Others, such as the Spanish, may be tempted to engage in a more substantial discussion on the principle of what is being called the juste retour, or fair return on contributions, which Mr Santer denounced on Friday as an attack on the solidarity of the EU - any substantial rebate to Germany, a la Thatcher, would have to be paid for by the EU's least wealthy members.
This morning the leaders will debate the EU's broad economic guidelines, strictures on the member-states to continue the valiant work of budget consolidation that has made the euro possible. They are unlikely to restore the country-specific recommendations made by the Commission but carefully filleted from the document by finance ministers who, like Mr McCreevy, did not relish having their room for manoeuvre seriously constrained.
Employment strategies of member-states will also be discussed - in line with the conclusions of the Luxembourg summit, each capital has submitted its plans for reform of its labour markets for a form of peer review.

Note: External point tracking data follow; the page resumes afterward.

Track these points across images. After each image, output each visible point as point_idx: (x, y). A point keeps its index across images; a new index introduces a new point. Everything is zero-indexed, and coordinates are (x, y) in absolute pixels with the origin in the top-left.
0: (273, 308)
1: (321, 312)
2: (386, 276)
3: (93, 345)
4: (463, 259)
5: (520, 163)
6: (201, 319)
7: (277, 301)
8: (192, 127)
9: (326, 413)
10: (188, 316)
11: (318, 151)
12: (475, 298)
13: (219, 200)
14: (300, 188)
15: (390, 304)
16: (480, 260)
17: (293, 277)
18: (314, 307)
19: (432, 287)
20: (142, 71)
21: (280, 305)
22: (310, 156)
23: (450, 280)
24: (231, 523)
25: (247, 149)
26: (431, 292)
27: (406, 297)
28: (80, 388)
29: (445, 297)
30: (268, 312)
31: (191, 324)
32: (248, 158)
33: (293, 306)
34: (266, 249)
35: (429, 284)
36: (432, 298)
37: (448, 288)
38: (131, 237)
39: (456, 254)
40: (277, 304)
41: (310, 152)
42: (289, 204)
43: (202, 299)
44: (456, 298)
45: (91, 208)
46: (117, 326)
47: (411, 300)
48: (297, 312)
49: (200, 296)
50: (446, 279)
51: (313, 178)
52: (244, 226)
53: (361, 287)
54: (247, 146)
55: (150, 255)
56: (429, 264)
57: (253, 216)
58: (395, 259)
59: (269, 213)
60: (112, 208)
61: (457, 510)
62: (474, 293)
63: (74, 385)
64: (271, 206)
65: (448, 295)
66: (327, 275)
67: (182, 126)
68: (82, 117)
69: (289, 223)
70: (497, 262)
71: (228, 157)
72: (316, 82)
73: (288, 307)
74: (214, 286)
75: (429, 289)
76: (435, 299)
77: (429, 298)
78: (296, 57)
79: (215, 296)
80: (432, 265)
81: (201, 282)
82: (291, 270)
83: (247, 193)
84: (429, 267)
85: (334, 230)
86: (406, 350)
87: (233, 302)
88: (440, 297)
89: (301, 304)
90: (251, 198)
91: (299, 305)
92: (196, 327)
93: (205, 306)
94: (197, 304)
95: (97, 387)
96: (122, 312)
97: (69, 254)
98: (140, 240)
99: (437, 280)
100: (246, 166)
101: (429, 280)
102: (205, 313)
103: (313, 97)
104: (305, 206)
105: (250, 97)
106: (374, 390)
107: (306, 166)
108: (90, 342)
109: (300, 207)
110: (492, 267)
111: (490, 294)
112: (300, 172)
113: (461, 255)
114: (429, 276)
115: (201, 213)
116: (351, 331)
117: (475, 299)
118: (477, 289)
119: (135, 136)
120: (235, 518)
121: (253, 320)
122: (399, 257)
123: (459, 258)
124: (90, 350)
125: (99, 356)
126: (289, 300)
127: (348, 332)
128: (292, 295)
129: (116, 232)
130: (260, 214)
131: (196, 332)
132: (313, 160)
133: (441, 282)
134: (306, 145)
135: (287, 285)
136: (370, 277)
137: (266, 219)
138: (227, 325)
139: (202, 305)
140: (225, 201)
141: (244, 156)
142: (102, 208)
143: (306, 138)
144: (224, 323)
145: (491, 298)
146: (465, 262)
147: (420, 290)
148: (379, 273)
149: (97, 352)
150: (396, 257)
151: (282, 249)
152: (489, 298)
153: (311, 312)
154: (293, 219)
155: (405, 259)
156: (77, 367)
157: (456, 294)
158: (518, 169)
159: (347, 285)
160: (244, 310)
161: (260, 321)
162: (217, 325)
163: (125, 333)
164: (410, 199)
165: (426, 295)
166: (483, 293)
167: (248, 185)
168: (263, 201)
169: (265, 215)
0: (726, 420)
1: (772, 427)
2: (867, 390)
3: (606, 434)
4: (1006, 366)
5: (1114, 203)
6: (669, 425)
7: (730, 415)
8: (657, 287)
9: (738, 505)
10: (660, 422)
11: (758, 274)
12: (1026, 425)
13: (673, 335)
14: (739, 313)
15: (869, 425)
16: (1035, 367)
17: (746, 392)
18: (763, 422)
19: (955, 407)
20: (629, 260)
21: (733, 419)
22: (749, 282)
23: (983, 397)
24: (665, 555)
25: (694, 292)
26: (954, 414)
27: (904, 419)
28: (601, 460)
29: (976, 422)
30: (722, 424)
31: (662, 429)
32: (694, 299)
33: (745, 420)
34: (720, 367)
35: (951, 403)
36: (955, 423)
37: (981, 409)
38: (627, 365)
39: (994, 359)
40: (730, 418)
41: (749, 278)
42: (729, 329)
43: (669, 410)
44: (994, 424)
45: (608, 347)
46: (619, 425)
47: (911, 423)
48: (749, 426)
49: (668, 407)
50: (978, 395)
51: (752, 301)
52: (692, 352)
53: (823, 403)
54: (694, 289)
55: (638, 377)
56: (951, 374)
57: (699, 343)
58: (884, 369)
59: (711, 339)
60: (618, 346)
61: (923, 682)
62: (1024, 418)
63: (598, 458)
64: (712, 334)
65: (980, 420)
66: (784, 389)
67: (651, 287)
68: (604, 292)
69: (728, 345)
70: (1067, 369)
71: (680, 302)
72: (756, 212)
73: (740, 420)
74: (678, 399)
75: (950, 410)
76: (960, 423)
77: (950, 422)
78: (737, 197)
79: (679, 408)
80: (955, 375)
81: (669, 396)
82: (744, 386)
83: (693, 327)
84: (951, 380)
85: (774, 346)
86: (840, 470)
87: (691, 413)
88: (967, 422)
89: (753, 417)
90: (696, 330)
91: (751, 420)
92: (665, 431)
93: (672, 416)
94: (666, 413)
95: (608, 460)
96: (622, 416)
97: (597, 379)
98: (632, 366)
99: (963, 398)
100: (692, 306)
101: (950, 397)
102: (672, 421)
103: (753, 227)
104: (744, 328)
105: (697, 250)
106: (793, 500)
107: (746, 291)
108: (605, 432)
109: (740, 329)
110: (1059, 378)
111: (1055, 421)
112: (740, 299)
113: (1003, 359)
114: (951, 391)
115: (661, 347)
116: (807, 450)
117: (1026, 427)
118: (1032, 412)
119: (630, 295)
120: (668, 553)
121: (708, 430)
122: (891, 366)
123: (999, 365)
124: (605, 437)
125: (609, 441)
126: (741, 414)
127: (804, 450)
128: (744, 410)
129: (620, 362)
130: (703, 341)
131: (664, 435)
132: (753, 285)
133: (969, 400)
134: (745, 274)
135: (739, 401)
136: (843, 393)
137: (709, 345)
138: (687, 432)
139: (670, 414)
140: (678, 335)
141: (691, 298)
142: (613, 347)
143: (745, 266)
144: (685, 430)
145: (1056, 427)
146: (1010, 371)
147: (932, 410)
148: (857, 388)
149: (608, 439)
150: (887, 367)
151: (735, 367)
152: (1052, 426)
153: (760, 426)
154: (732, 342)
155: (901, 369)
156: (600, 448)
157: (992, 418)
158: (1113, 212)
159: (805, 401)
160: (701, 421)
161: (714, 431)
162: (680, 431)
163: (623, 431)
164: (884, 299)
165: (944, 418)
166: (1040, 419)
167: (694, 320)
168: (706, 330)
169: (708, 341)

The Commission's initial report on the plans was favourable, pointing particularly to two star pupils, France and Spain.
Most of the foreign policy issues will be left to foreign ministers, meeting separately. Declarations are expected to confirm the NATO strategy of increasing pressure on Serbia over Kosovo with the threat of potential military action as a last resort, to express concern at the stalemate in the Middle East peace process, and to confirm sanctions against India and Pakistan over their nuclear tests.
President Nelson Mandela of South Africa will come to lunch tomorrow for what was hoped to be the signing of a major trade agreement between the EU and South Africa. The deal is not yet done, however, so leaders will use the occasion simply to pay tribute to Mr Mandela before he retires from the political stage - and, no doubt, to bask in his reflected glory.
Perhaps the trickiest foreign policy problem, however, will be the British determination to extend some kind of olive branch to Turkey, whose acrimonious relationship with the EU is a cause of major embarrassment.
But the main message of the summit will be that Britain is now a team player, no longer a hurler on the ditch, with a game plan, whether drawn up in London or elsewhere, that stresses a broadly common purpose. Times have changed.